She’ll probably be okay. Charlie’s got Crystal, he won’t hit on Maggie.
Besides, I’m really pissed with Charlie about last night. Uncle Joe would give me the boot for that, even if I was just the driver and didn’t shoplift anything myself.
No, I don’t need to go back to that house.
It’s been busy all day, easy not to think about Maggie or worry about her being alone in Charlie’s house. She’s just a kid, fifteen today, all alone because her mother married the wrong guy. At least my step-father wasn’t like that.
Then I see her standing outside, looking at the stained glass hangings I did for Uncle Joe.
Before she can leave, I step outside. “Maggie, how’d you find me?”
“I was just looking for someplace to eat.”
But she looks stressed out and she has that huge backpack with all her stuff. I nod at it. “You find another place to stay?” I hope Charlie didn’t try anything.
She looks past me, over to the side, avoiding my eyes. “I’m going to check out some other parts of the country.”
Shit, he must have done something. If she stays, maybe she’ll talk to me. I’ll kill him. At least beat the crap out of him. But I’ve got to sound cool so I don’t scare her off. “So I might not see you again. Come on in. I’ll buy you dinner.”
She smiles, so I lead her inside. It’s packed, but there’s a table in the corner open. She’ll be more comfortable there. I help her take the pack off and set it against the wall.
“This is Aji’s section. He’ll be right with you. Order anything on the menu.”
I know this will be okay with Uncle Joe. He helps out people all the time. He has me in charge of the coffeehouse side of the place, while he manages the restaurant. It’s the same kitchen and same menu of Greek food, but the ambiance on my side’s less formal.

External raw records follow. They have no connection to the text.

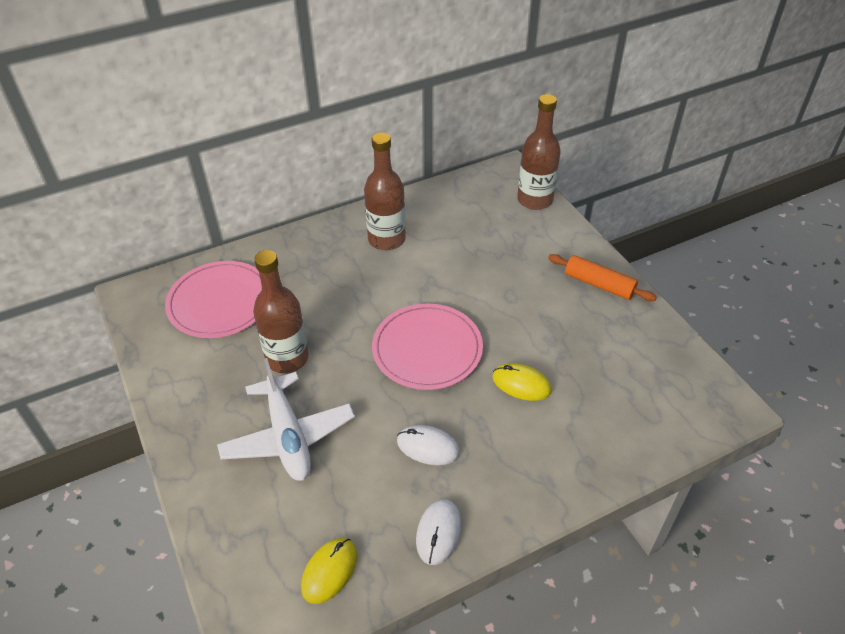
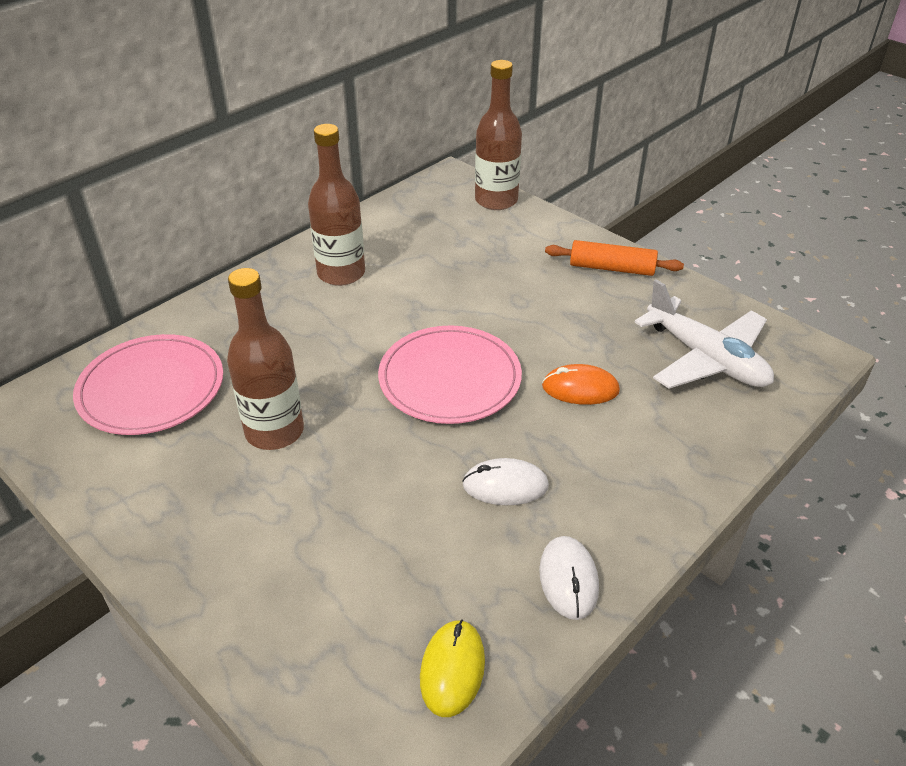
camera: 20 degrees left, 5 degrees down
(288, 436) = (318, 522): white plane -> white plane (706, 358)
(521, 384) = (580, 388): yellow mouse -> orange mouse

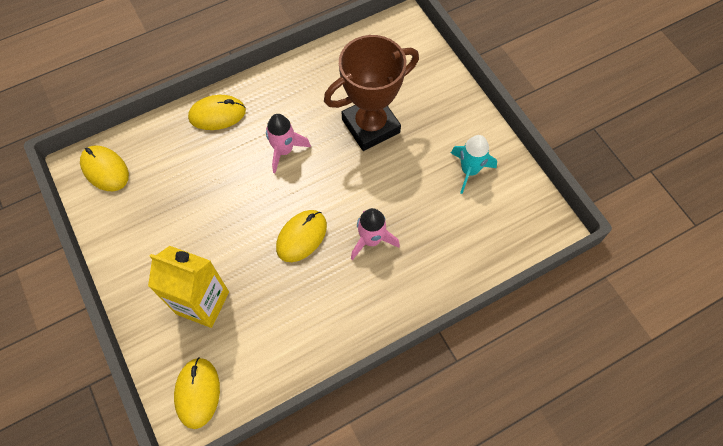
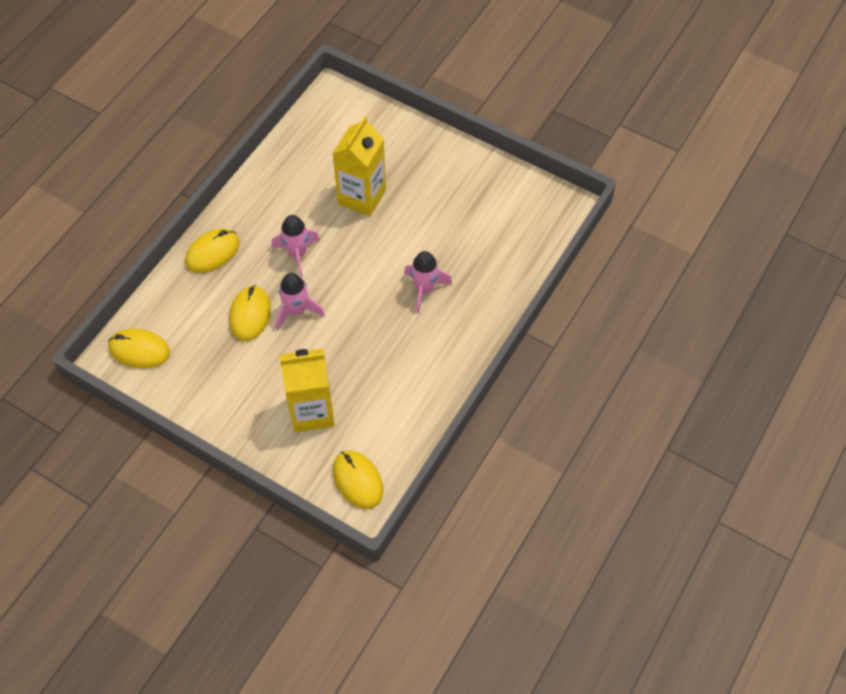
camera: 30 degrees left, 5 degrees down
(250, 201) = (297, 310): none -> pink rocket
(301, 237) = (362, 316): yellow mouse -> yellow mouse (250, 314)
(370, 126) = (362, 197): brown trophy -> yellow carton
(469, 170) = (471, 193): turquoise rocket -> none

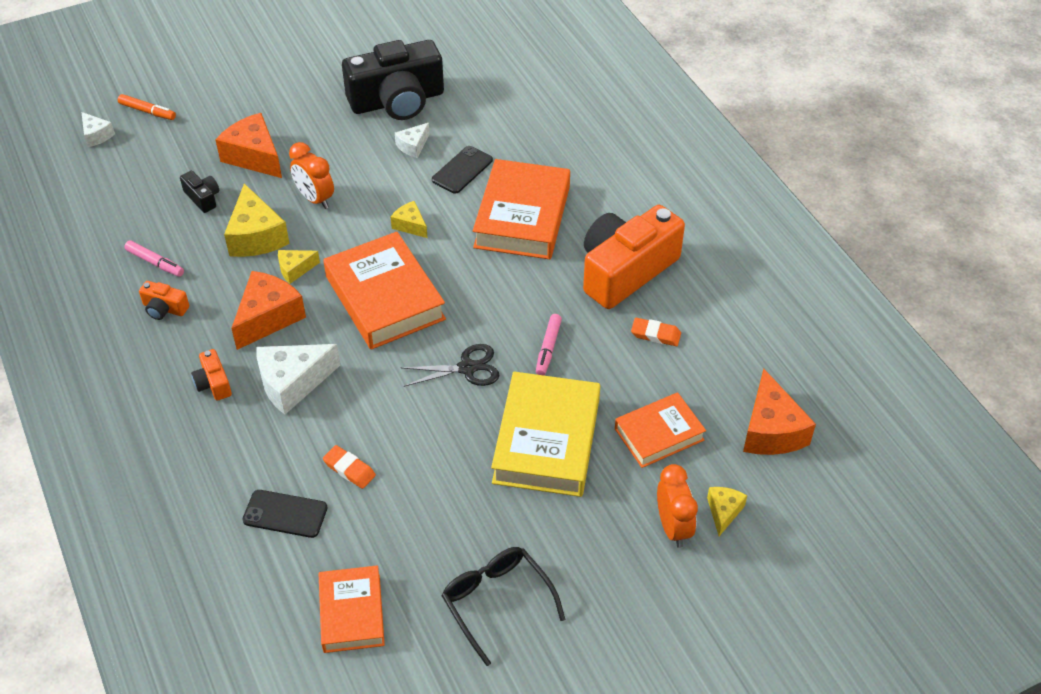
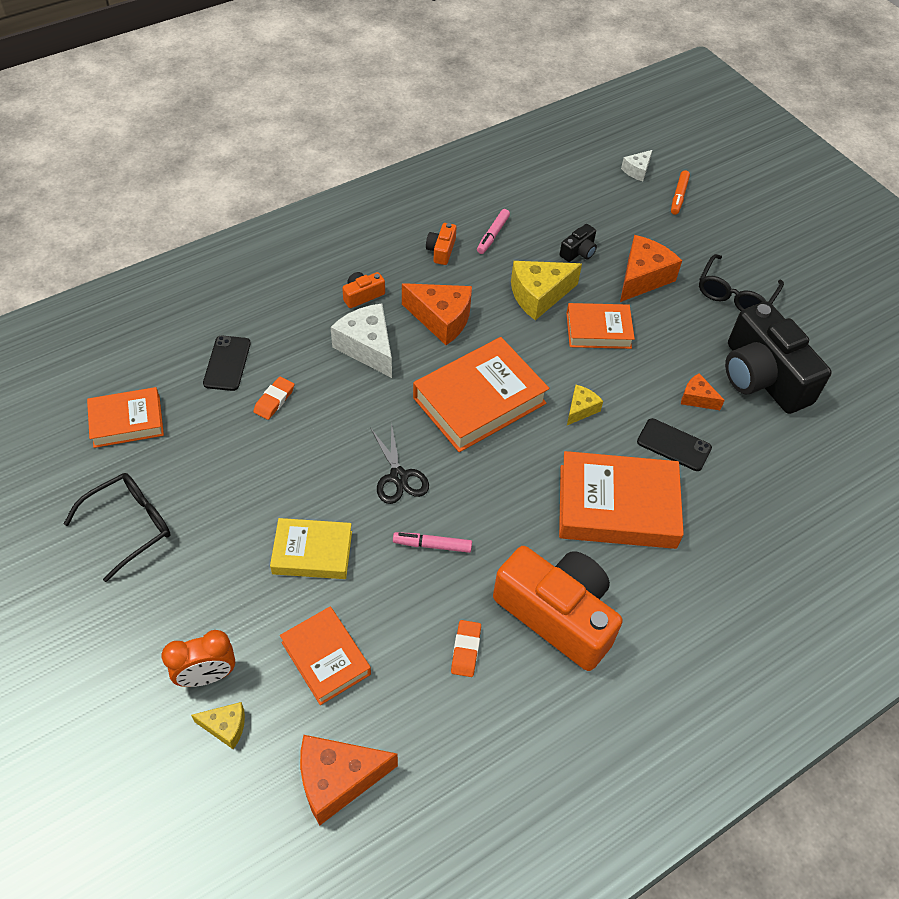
camera: 80 degrees right, 5 degrees up
(294, 98) = (735, 294): none -> black glasses
(295, 269) = (503, 329): yellow cheese -> none
(315, 199) = (598, 330): orange clock -> orange book
(413, 146) = (697, 398): white cheese -> orange cheese
(546, 441) = (312, 552): yellow book -> yellow book, size x0.61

Once I assure her that I’m paying for her dinner, Maggie relaxes some. I make her promise to talk to me before she leaves, then get back to work. But I keep an eye on her. She wolfs down the lemon-flavored soup that’s one of our specialties, but when Aji takes her a lemonade and gyro, she just looks at it. I stop by the table to ask if everything’s okay.
“Great. I probably won’t be able to finish it all.”
“Good.” I was going to sit down and see if she’d talk more, but there’s a customer up front waiting to pay. As I start to leave, she calls me back.
“This is weird, but I’ve gotta ask, is your uncle’s name Joe?”
I told her all about the restaurant and living with my aunt and uncle last night. But I want to know how she guessed his name.
“I think my mom met him a long time ago. When she was my age.”
So that’s why she came to Harrisburg – her mother must have been here. We get runaways, but winters are cold and rainy. It’s not a great place to be on the street.
And Joe’s always helped people. So I say I’ll go get him. She backs off, saying he probably wouldn’t remember her mom, but I figure he might, and besides, the longer Maggie’s here, the longer she’s safe. Maybe Uncle Joe will have a way to help her.
When I’ve cashed out the customer on my side, I go over to the restaurant and ask Uncle Joe to talk with me a moment in the office, a tiny room off the kitchen where we do the bookkeeping. He goes with me right away.
“Is it about last night?” he asks.
“Kind of. There’s a girl. She’s run away because her step-father raped her, but she probably wouldn’t want me to tell you that. I stayed with her last night. It’s not a good place for an innocent kid. I’ve been trying to figure out how to help her all day, then she showed up and I bought her dinner. She says she’s going to move on, but anyplace she finds . . . ”
“How can I help?”
“She thinks you may have helped her mother, way back. Maybe . . . I don’t know.”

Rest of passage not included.